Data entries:
▬▬▬

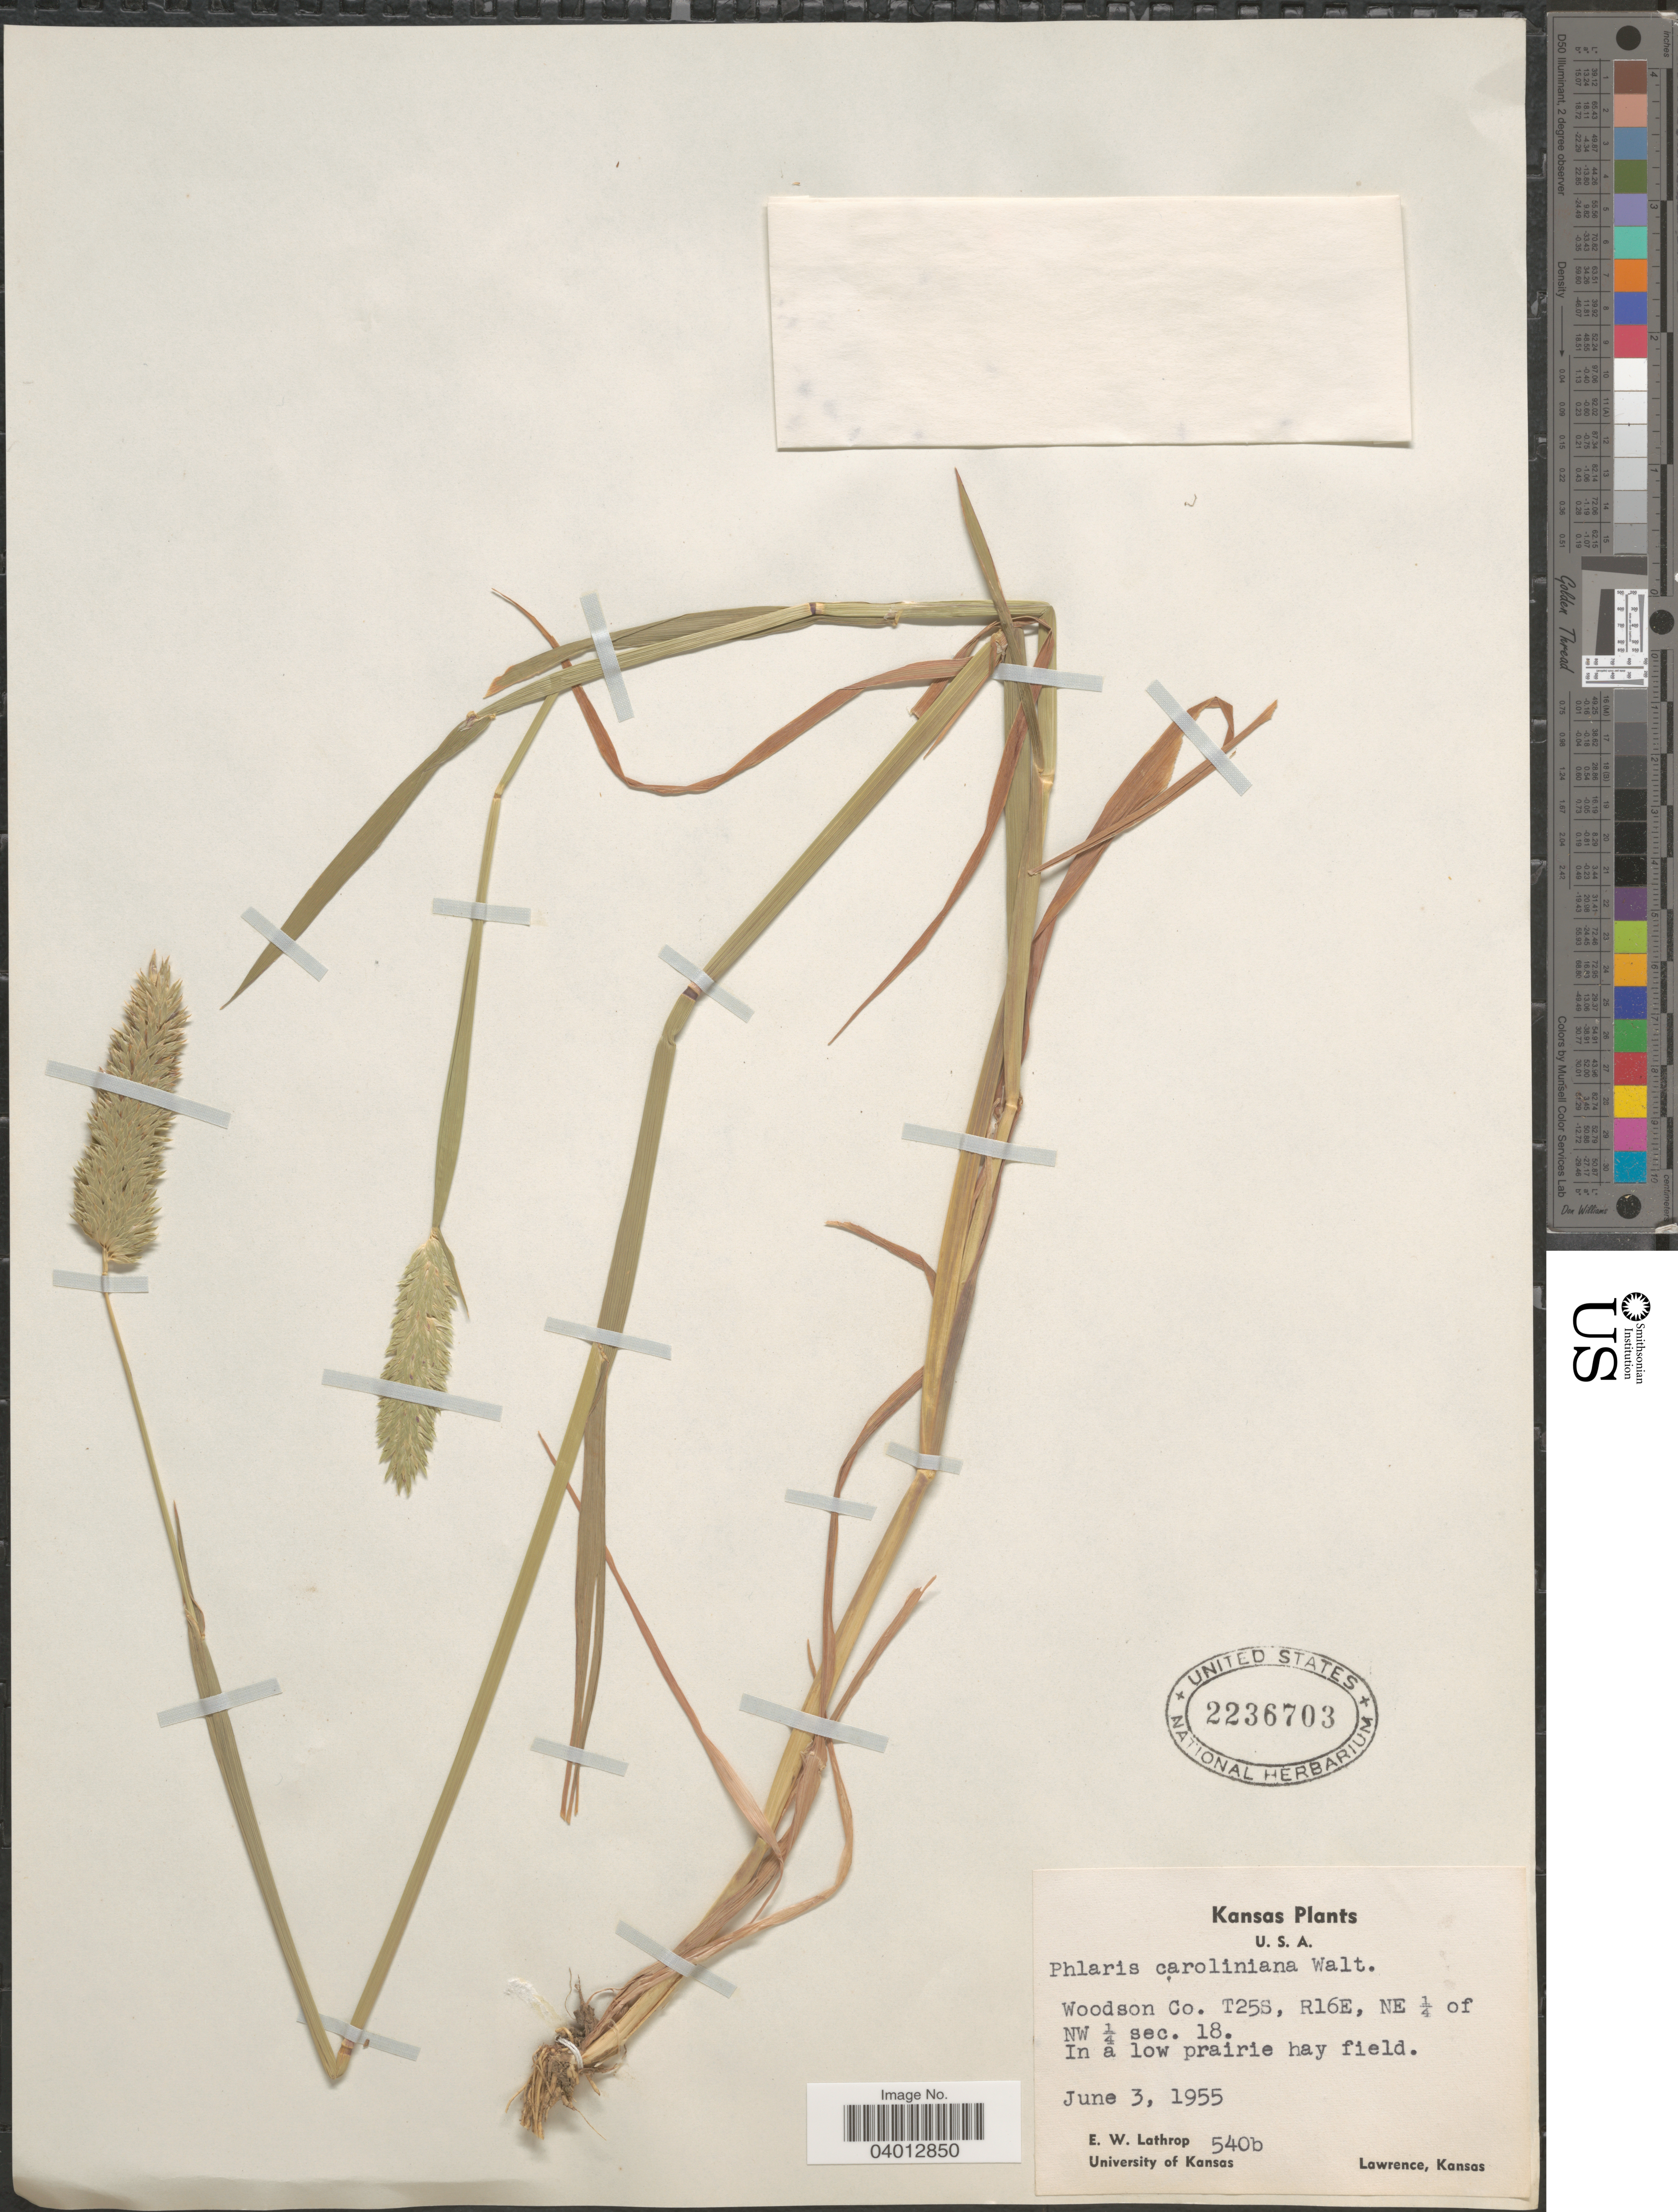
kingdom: Plantae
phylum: Tracheophyta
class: Liliopsida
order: Poales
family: Poaceae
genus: Phalaris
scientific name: Phalaris caroliniana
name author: Walter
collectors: E. W. Lathrop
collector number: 540b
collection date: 1955-06-03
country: United States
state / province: Kansas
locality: Woodson Co. T25S, R16E, NE ¼ of NW ¼ sec. 18. In a low prairie hay field.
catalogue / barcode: US 2236703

▬▬▬

| What you will do |
Quote word for word the lines above, starting at the one that contains "name author: Walter" and going through the last line.

| Result of this exercise |
name author: Walter
collectors: E. W. Lathrop
collector number: 540b
collection date: 1955-06-03
country: United States
state / province: Kansas
locality: Woodson Co. T25S, R16E, NE ¼ of NW ¼ sec. 18. In a low prairie hay field.
catalogue / barcode: US 2236703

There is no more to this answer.